One could argue that climate change awareness has been reenergized. Largely thanks to the 16-year-old phenom that is activist Greta Thunberg, who inspired a global youth climate strike this past September, it seems consumers have an accelerated zeal for buying products that aren’t just “less bad” for the environment, but also those with zero carbon load.
Environment-focused certifications have been around for a while. And more than anyone, natural retailers and natural entrepreneurs know the scope of seal options that are available for food products.
But the just-launched certification Climate Neutral Certified (which despite the similarity in logo design is not connected to New Hope Network), an audacious new certification that aims to help make manufacturing and selling zero-carbon products “as simple, actionable and credible as possible,” according to the organization, may be a key tool to help communicate your brand’s environmental commitment.
We sat down with Climate Neutral Brand and Communications Manager Caitlin Drown to learn more about this fledgling certification, and understand how the seal can help improve your product’s carbon footprint, and demystify environmental product marketing.
How did Climate Neutral start?
Caitlin Drown: Last year we had two founding companies that came together. There was BioLite, a Brooklyn-based company that makes outdoor gear such as cookstoves and headlamps, and Peak Design which makes travel and photography bags. Both companies were going through the same process of auditing their carbon footprint and trying to understand what would be needed to offset their emissions. They realized there was no easy way to do this. For a lot of brands, understanding their emissions involves months of auditing, and is usually a huge expense.
The two CEOs started talking about barriers preventing other companies from doing this, and they saw it didn’t have to be as complicated as it had been for them.
Climate Neutral was officially incorporated in February 2019. Our consumer-facing launch kicked off on the start of Climate Week on September 23rd in New York City.
How many brands are currently on board?
CD: We have 52 brands on board, with more to come. While most of these brands are outdoor brands, we’re beginning to expand into other industries. We have at least one coffee company, and interestingly, three organic mattress companies. It’s very exciting to see the different brands that are working with us. We’re open to working with any brand that is trying to make a positive impact on the environment.
Tracking carbon footprints in any business is extremely complicated. How is Climate Neutral both simplifying this process while also keeping the certification robust?

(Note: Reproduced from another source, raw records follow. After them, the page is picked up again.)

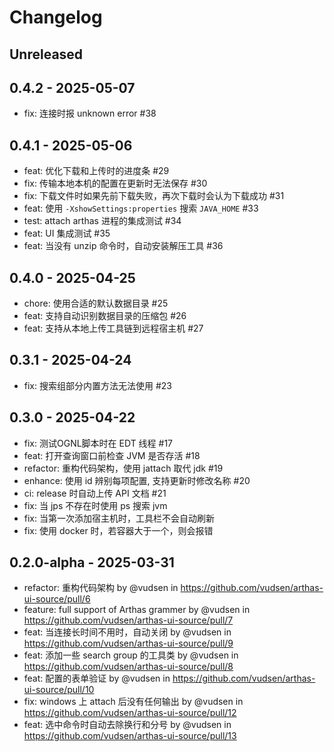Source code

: # Changelog

## Unreleased

## 0.4.2 - 2025-05-07

- fix: 连接时报 unknown error #38

## 0.4.1 - 2025-05-06

- feat: 优化下载和上传时的进度条 #29
- fix: 传输本地本机的配置在更新时无法保存 #30
- fix: 下载文件时如果先前下载失败，再次下载时会认为下载成功 #31
- feat: 使用 `-XshowSettings:properties` 搜索 `JAVA_HOME` #33
- test: attach arthas 进程的集成测试 #34
- feat: UI 集成测试 #35
- feat: 当没有 unzip 命令时，自动安装解压工具 #36

## 0.4.0 - 2025-04-25

- chore: 使用合适的默认数据目录 #25
- feat: 支持自动识别数据目录的压缩包 #26
- feat: 支持从本地上传工具链到远程宿主机 #27

## 0.3.1 - 2025-04-24

- fix: 搜索组部分内置方法无法使用 #23

## 0.3.0 - 2025-04-22

- fix: 测试OGNL脚本时在 EDT 线程 #17 
- feat: 打开查询窗口前检查 JVM 是否存活 #18
- refactor: 重构代码架构，使用 jattach 取代 jdk #19
- enhance: 使用 id 辨别每项配置, 支持更新时修改名称 #20
- ci: release 时自动上传 API 文档 #21
- fix: 当 jps 不存在时使用 ps 搜索 jvm 
- fix: 当第一次添加宿主机时，工具栏不会自动刷新 
- fix: 使用 docker 时，若容器大于一个，则会报错

## 0.2.0-alpha - 2025-03-31

- refactor: 重构代码架构 by @vudsen in https://github.com/vudsen/arthas-ui-source/pull/6
- feature: full support of Arthas grammer by @vudsen in https://github.com/vudsen/arthas-ui-source/pull/7
- feat: 当连接长时间不用时，自动关闭 by @vudsen in https://github.com/vudsen/arthas-ui-source/pull/9
- feat: 添加一些 search group 的工具类 by @vudsen in https://github.com/vudsen/arthas-ui-source/pull/8
- feat: 配置的表单验证 by @vudsen in https://github.com/vudsen/arthas-ui-source/pull/10
- fix: windows 上 attach 后没有任何输出 by @vudsen in https://github.com/vudsen/arthas-ui-source/pull/12
- feat: 选中命令时自动去除换行和分号 by @vudsen in https://github.com/vudsen/arthas-ui-source/pull/13
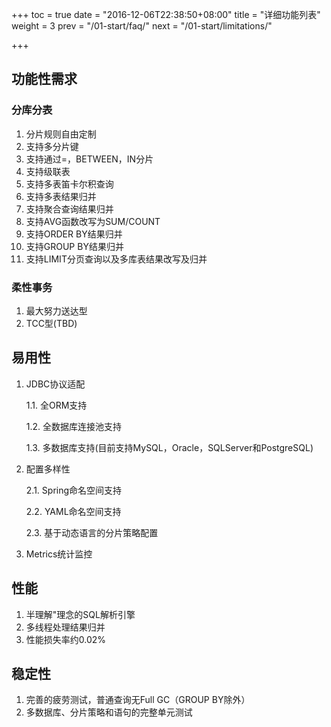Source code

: +++
toc = true
date = "2016-12-06T22:38:50+08:00"
title = "详细功能列表"
weight = 3
prev = "/01-start/faq/"
next = "/01-start/limitations/"

+++

## 功能性需求

### 分库分表
1. 分片规则自由定制
2. 支持多分片键
3. 支持通过=，BETWEEN，IN分片
4. 支持级联表
5. 支持多表笛卡尔积查询
6. 支持多表结果归并
7. 支持聚合查询结果归并
8. 支持AVG函数改写为SUM/COUNT
9. 支持ORDER BY结果归并
10. 支持GROUP BY结果归并
11. 支持LIMIT分页查询以及多库表结果改写及归并

### 柔性事务
1. 最大努力送达型
2. TCC型(TBD)

## 易用性

1. JDBC协议适配
    
    1.1. 全ORM支持
    
    1.2. 全数据库连接池支持
    
    1.3. 多数据库支持(目前支持MySQL，Oracle，SQLServer和PostgreSQL)
2. 配置多样性

    2.1. Spring命名空间支持
    
    2.2. YAML命名空间支持
    
    2.3. 基于动态语言的分片策略配置
3. Metrics统计监控

## 性能
1. 半理解"理念的SQL解析引擎
2. 多线程处理结果归并
3. 性能损失率约0.02%

## 稳定性
1. 完善的疲劳测试，普通查询无Full GC（GROUP BY除外）
2. 多数据库、分片策略和语句的完整单元测试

CD: One of the biggest barriers for why a lot of brands have a hard time with this is complexity—even if you’re hiring a third-party consultant to measure your carbon footprint it’s an imperfect process. There’s always going to be a little bit of uncertainty.
We worked with a great team of engineers to build a calculator. With this tool we’re looking at the averages. When you look at one industry from the next, at the end of the day there’s not a huge difference between consumer packaged goods in terms of revenue. In order to be climate neutral, it costs around 0.4% of a company’s revenue.

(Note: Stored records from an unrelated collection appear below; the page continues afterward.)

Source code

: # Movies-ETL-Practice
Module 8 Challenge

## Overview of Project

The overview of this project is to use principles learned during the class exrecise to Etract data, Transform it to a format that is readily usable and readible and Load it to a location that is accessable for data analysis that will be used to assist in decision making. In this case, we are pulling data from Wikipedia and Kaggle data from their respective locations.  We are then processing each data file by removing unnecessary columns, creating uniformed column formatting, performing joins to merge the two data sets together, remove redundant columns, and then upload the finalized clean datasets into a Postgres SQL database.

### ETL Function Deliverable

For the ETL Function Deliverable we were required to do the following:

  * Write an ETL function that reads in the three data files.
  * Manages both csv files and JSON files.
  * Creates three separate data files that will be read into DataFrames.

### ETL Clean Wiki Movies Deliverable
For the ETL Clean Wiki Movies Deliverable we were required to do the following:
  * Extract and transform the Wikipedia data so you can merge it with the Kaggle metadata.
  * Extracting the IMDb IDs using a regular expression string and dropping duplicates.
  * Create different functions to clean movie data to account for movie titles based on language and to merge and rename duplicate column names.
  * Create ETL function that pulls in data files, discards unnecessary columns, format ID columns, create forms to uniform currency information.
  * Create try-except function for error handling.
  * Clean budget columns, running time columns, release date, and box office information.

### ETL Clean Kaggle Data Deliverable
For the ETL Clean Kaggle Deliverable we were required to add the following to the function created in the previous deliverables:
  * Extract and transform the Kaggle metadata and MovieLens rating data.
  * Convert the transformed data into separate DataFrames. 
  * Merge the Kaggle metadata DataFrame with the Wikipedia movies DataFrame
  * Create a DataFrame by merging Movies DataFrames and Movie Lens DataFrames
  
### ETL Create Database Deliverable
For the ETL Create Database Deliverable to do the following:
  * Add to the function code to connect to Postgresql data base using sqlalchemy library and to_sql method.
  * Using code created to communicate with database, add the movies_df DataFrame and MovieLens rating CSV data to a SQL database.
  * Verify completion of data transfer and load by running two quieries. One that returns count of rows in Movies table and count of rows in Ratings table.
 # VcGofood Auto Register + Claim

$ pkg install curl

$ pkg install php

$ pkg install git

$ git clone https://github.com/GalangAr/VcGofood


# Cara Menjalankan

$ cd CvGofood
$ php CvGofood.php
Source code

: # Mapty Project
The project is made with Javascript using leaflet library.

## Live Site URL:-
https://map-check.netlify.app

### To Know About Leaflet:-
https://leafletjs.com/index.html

We took 100 data points and we are working on getting the averages, and based off your data inputs, this number will change.
When brands input their data into your calculator, what kind of number will they get back?
CD: Brands will receive a number in metric tons of CO2 their business produces. From there, the reduction strategies will estimate how to reduce your carbon footprint. Brands will also receive the specific number of carbon credits required to offset carbon load, which is based off of your metric tons of CO2.
What kind of commitments are brands required to make in order to receive the certification?
CD: There’s no set list of commitments brands can choose from, but we work with brands to identify areas where they can make those carbon reductions. Different companies have different commitments. A natural mattress company, for example, committed to donating used mattresses to local charities instead of tossing them in the landfill. That’s an example of one commitment.
We’re trying to chip away carbon footprint over time, so we’re open to different strategies. Of course we review everything to make sure commitments are legitimate and that they’re creating a true impact.
On top of those commitments, are companies required to purchase carbon offsets?
CD: Yes. Whatever they are unable to reduce they must purchase carbon offsets.
There are a lot of consumer-facing certifications out there, including sustainability certifications. What’s your strategy to help consumers recognize Climate Neutral?
CD: Our certification isn’t tied to any specific industry. The USDA Organic label is usually tied to food; the Energy Star label is only tied to electronics and appliances. Our label can be used across industries. We’ve been putting in a lot of time and energy to make sure it’s aligned with good marketing and branding practices. From a design standpoint, the logo can be easily readable from a distance, making products stand out on the shelf.
We’re also trying to spread the word that purchasing products with Climate Neutral is a way consumers can make a difference. We’re not trying to increase the specific amount of products they buy. But we want them to go into a store or service provider, see our label, and know which company is focused on this issue. This will help educate and empower consumers to make smart purchases. Consumers are beginning to care more about climate change than they were in the past.
Climate Neutral helps consumers call on brands to make action against climate change.
If a brand wants to get involved, what should they do?
CD: If any brand is interested in learning more, they should definitely hop on our website at climateneutral.org. And from there they can learn more about the process, and also fill out a form to contact us to get the ball for certification rolling.
Consumers are starting to understand the power they have to fix the climate change problem instead of adding to it. With government inaction on this issue, brands are starting to take notice. Businesses and consumers are stepping up to the plate.